Now if Lucy raided her mom’s cookie jar and due to an epic sugar rush kept kicking that ball for hours on end whilst collecting the distances odds suggest that the final tally would settle around 68% – a little over 2/3 of the sample size. Another way of phrasing it is that 68% of all the kicks would most likely fall within a standard deviation range of 4.338′ to 15.09′. And that is called ‘normal’ distribution or ‘Gaussian’ data.

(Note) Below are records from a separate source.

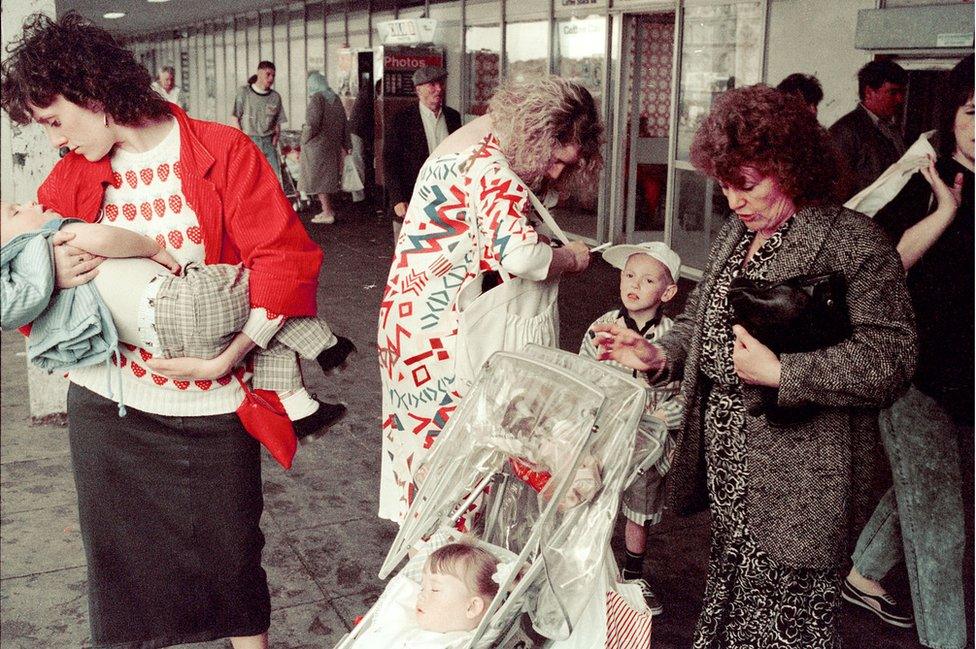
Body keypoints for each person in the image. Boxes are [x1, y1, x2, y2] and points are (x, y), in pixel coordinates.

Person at [0, 13, 324, 648]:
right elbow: (22, 287)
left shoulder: (222, 150)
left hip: (215, 399)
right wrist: (52, 274)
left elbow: (285, 261)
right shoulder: (70, 177)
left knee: (233, 553)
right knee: (120, 569)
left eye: (56, 121)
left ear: (92, 94)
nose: (57, 144)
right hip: (108, 406)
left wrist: (228, 356)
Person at [593, 84, 916, 647]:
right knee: (737, 601)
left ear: (790, 168)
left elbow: (892, 358)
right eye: (724, 185)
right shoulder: (736, 235)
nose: (733, 201)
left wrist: (785, 374)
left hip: (803, 478)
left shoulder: (852, 242)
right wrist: (658, 353)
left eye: (746, 185)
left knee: (786, 623)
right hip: (730, 466)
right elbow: (700, 325)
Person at [376, 76, 602, 525]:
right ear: (541, 134)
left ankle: (432, 556)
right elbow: (520, 256)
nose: (557, 173)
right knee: (461, 457)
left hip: (409, 321)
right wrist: (571, 260)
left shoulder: (473, 139)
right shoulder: (495, 167)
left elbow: (471, 232)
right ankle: (449, 565)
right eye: (558, 160)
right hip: (445, 332)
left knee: (422, 450)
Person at [0, 200, 352, 442]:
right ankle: (325, 344)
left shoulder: (31, 292)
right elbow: (106, 237)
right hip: (178, 302)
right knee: (263, 286)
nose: (32, 203)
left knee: (260, 340)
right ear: (11, 246)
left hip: (166, 343)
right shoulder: (57, 237)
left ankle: (300, 408)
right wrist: (151, 248)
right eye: (17, 211)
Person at [842, 54, 972, 649]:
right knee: (940, 520)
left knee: (923, 488)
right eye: (973, 112)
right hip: (914, 373)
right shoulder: (922, 176)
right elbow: (881, 266)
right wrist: (946, 211)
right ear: (952, 116)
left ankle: (863, 573)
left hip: (967, 375)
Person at [579, 241, 684, 617]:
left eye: (648, 278)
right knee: (595, 497)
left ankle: (633, 574)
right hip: (605, 433)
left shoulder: (674, 338)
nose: (634, 283)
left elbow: (687, 392)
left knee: (639, 508)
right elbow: (583, 374)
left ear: (667, 291)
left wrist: (665, 416)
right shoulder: (602, 327)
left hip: (650, 441)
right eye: (629, 275)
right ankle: (592, 569)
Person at [351, 542, 500, 648]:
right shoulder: (405, 623)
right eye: (422, 588)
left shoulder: (454, 643)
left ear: (472, 607)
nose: (420, 596)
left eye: (434, 589)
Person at [383, 66, 461, 238]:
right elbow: (390, 162)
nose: (439, 89)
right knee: (409, 254)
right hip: (411, 200)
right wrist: (397, 199)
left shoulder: (453, 117)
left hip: (447, 199)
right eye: (432, 84)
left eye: (441, 83)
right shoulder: (401, 120)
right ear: (418, 89)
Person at [830, 59, 908, 199]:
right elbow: (835, 189)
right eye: (893, 92)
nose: (900, 99)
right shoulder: (845, 131)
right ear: (869, 92)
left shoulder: (892, 129)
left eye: (902, 92)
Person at [300, 72, 350, 225]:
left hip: (318, 146)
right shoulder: (334, 98)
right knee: (327, 179)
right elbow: (344, 122)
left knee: (318, 179)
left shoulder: (317, 98)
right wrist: (346, 144)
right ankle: (327, 209)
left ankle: (327, 212)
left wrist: (304, 139)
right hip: (332, 145)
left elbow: (312, 124)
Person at [233, 60, 286, 184]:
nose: (271, 78)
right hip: (250, 141)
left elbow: (277, 121)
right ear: (259, 73)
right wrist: (242, 140)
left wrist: (276, 136)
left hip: (268, 143)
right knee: (249, 180)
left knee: (274, 180)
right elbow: (235, 118)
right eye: (268, 74)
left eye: (273, 75)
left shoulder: (275, 97)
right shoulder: (244, 92)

But wait there is more. We can actually keep adding SD intervals simply by adding the same distance (i.e. 5.37) once again and then again. Which is visualized in the graph shown above – I’m sure you’ve come across it in the past. In this specific case the kicking range spanning 2 standard deviations would be between 0.87′ to 18.558′ and encompass over 95% of all the samples. Each standard deviation interval is also often referred to as ‘confidence intervals’ and that is what the nerds mean by ‘sigma’.
Here’s a handy table that shows you each confidence interval, assuming normal distribution (a topic we have covered in the past but will revisit in the near future). If you click on the table it’ll get you to the page where you can play with the numbers or add your own.
Six Sigma Event?
Remember last time when you read some article over on ZeroEdge suggesting the possibility of a ‘six sigma’ event? Well, if you count the rows in that table above then you realize that this puts us in the top 0.001% of all trading days, which is 1/1000th of one percent, or one out of 100,000. Wait a minute. 100,000 / 365 comes out to 273 years? Almost three centuries? But we had several major market crashes in the past 100 years alone, not even counting recent flash crashes:
- Florida Real Estate Craze in 1926
- The Great Depression starting in 1929
- The Big Crash of 1987
- The Asian Crisis starting in 1989
- The Dotcom Crash in 2000
- The Housing Bubble Crash in 2007.
That comes out to at least 6 large ‘unforeseen’ market events in the past century. If you would average that out over 300 years that would be 24 out of 100,000 trading days, or 0.024%. Deduct that from 100 and you get to 99.976. For it to be a six sigma event it would have to be > 99.999 but it’s smaller. It’s not even > 99.99% which would have made it a five sigma event. It is however > 99.9% so perhaps they should call them Four Sigma events instead?
What Did We Learn Today?
- Lucy loves kicking balls but apparently doesn’t like math very much. Then again she’s nine years old, what’s your excuse?
- Mole is a horrible uncle who tortures innocent children with math riddles (I charge per hour by the way).
- Standard deviation is a measure of how spread out numbers are.
- SD is the square root of the variance throughout all the samples.
- I should never listen to ZeroEdge, read Evil Speculator instead.
- Apparently financial risk is not being assessed correctly. Big surprise there!
- You should definitely buy Nassim Taleb’s new book (no I don’t earn any commissions from that link).